Problem: Repeat the whole of the data, keeping every detail the same.

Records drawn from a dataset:
━━━━━━━━━━━━━━━━
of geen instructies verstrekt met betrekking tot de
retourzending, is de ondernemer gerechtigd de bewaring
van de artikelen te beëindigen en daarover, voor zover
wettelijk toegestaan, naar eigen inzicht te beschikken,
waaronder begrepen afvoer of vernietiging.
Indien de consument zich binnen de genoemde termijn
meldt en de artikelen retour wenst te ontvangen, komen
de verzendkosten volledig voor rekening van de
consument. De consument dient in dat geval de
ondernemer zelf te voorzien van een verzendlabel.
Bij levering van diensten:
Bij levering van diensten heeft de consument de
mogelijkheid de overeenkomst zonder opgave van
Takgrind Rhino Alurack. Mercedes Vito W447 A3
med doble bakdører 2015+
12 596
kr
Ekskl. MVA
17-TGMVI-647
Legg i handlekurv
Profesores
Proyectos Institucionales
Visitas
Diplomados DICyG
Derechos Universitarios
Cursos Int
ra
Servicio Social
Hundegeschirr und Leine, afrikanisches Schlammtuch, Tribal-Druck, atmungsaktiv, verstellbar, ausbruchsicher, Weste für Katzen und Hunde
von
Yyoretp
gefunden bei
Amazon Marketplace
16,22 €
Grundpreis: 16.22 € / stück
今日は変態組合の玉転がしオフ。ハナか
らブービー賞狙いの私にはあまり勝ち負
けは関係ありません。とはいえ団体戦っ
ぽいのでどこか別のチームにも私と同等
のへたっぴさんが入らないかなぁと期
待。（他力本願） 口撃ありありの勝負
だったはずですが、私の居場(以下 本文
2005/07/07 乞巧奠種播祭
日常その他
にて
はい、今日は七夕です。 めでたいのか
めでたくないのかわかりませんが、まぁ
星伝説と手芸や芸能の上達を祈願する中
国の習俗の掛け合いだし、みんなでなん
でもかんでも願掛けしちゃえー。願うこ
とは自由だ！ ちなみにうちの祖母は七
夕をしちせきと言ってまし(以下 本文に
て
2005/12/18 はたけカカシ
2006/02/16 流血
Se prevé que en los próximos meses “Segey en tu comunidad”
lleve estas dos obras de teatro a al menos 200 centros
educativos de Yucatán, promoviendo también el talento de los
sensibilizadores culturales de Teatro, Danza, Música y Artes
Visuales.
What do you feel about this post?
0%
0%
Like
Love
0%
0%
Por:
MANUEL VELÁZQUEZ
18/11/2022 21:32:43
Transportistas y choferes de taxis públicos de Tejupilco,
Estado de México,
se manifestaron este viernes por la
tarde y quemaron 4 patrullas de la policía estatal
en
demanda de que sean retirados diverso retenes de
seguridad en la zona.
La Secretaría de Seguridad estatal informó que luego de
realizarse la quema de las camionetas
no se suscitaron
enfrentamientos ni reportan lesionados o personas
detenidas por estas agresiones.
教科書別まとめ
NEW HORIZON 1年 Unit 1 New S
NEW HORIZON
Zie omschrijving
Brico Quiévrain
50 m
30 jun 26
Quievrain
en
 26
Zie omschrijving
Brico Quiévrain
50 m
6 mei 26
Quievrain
━━━━━━━━━━━━━━━━
Finished exercise:
of geen instructies verstrekt met betrekking tot de
retourzending, is de ondernemer gerechtigd de bewaring
van de artikelen te beëindigen en daarover, voor zover
wettelijk toegestaan, naar eigen inzicht te beschikken,
waaronder begrepen afvoer of vernietiging.
Indien de consument zich binnen de genoemde termijn
meldt en de artikelen retour wenst te ontvangen, komen
de verzendkosten volledig voor rekening van de
consument. De consument dient in dat geval de
ondernemer zelf te voorzien van een verzendlabel.
Bij levering van diensten:
Bij levering van diensten heeft de consument de
mogelijkheid de overeenkomst zonder opgave van
Takgrind Rhino Alurack. Mercedes Vito W447 A3
med doble bakdører 2015+
12 596
kr
Ekskl. MVA
17-TGMVI-647
Legg i handlekurv
Profesores
Proyectos Institucionales
Visitas
Diplomados DICyG
Derechos Universitarios
Cursos Int
ra
Servicio Social
Hundegeschirr und Leine, afrikanisches Schlammtuch, Tribal-Druck, atmungsaktiv, verstellbar, ausbruchsicher, Weste für Katzen und Hunde
von
Yyoretp
gefunden bei
Amazon Marketplace
16,22 €
Grundpreis: 16.22 € / stück
今日は変態組合の玉転がしオフ。ハナか
らブービー賞狙いの私にはあまり勝ち負
けは関係ありません。とはいえ団体戦っ
ぽいのでどこか別のチームにも私と同等
のへたっぴさんが入らないかなぁと期
待。（他力本願） 口撃ありありの勝負
だったはずですが、私の居場(以下 本文
2005/07/07 乞巧奠種播祭
日常その他
にて
はい、今日は七夕です。 めでたいのか
めでたくないのかわかりませんが、まぁ
星伝説と手芸や芸能の上達を祈願する中
国の習俗の掛け合いだし、みんなでなん
でもかんでも願掛けしちゃえー。願うこ
とは自由だ！ ちなみにうちの祖母は七
夕をしちせきと言ってまし(以下 本文に
て
2005/12/18 はたけカカシ
2006/02/16 流血
Se prevé que en los próximos meses “Segey en tu comunidad”
lleve estas dos obras de teatro a al menos 200 centros
educativos de Yucatán, promoviendo también el talento de los
sensibilizadores culturales de Teatro, Danza, Música y Artes
Visuales.
What do you feel about this post?
0%
0%
Like
Love
0%
0%
Por:
MANUEL VELÁZQUEZ
18/11/2022 21:32:43
Transportistas y choferes de taxis públicos de Tejupilco,
Estado de México,
se manifestaron este viernes por la
tarde y quemaron 4 patrullas de la policía estatal
en
demanda de que sean retirados diverso retenes de
seguridad en la zona.
La Secretaría de Seguridad estatal informó que luego de
realizarse la quema de las camionetas
no se suscitaron
enfrentamientos ni reportan lesionados o personas
detenidas por estas agresiones.
教科書別まとめ
NEW HORIZON 1年 Unit 1 New S
NEW HORIZON
Zie omschrijving
Brico Quiévrain
50 m
30 jun 26
Quievrain
en
 26
Zie omschrijving
Brico Quiévrain
50 m
6 mei 26
Quievrain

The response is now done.